═════ Records to use
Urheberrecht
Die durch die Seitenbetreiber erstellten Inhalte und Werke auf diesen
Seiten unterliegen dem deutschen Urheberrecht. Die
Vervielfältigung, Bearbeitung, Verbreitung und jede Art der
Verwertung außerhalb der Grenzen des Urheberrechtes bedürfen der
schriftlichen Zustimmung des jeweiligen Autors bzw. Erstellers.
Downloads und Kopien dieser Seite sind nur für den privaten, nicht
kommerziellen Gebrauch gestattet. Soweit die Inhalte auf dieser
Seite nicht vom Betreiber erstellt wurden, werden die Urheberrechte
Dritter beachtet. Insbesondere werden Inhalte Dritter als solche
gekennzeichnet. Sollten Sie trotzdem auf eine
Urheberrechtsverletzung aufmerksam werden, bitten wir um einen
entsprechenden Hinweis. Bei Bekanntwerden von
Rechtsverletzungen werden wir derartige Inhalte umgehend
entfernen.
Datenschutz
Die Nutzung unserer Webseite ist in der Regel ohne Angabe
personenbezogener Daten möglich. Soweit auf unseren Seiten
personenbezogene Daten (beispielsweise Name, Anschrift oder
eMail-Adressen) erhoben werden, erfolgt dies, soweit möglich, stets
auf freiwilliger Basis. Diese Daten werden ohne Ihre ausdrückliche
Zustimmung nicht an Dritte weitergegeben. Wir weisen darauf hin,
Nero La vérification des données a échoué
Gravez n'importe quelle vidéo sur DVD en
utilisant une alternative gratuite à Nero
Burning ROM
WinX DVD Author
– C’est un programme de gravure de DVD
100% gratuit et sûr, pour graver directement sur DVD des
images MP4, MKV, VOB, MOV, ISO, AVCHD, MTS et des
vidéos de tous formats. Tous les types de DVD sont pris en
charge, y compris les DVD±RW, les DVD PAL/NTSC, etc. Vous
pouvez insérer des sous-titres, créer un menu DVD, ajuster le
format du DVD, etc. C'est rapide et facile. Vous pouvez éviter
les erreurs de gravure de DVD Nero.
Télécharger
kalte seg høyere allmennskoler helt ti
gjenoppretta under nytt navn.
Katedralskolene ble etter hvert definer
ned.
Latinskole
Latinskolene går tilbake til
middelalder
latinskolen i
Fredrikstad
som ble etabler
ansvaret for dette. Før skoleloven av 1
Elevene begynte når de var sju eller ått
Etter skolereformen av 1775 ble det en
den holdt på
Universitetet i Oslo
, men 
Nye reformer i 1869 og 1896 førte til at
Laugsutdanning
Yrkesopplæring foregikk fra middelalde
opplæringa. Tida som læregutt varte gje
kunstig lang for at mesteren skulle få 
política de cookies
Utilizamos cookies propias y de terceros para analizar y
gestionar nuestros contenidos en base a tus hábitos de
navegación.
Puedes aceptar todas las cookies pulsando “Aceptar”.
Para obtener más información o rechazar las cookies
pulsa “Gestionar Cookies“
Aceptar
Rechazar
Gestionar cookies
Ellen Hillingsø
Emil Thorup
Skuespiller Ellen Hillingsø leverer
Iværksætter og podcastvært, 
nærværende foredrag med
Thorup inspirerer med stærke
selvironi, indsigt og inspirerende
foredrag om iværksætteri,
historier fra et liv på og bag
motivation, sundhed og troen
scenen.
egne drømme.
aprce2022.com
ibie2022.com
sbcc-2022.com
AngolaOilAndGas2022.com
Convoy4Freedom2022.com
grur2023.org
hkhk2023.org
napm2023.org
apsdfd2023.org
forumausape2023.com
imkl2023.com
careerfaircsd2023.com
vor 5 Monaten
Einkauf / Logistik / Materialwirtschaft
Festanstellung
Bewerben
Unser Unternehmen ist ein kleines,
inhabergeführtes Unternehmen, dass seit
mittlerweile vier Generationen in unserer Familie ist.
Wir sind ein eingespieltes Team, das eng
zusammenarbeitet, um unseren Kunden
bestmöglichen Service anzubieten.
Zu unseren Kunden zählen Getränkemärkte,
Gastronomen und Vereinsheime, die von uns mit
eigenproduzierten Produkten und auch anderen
══════════
Work instruction:
Quote exactly the line containing "Zu unseren Kunden" and every later line through the end of the listing, and no other lines.

Response to the exercise:
Zu unseren Kunden zählen Getränkemärkte,
Gastronomen und Vereinsheime, die von uns mit
eigenproduzierten Produkten und auch anderen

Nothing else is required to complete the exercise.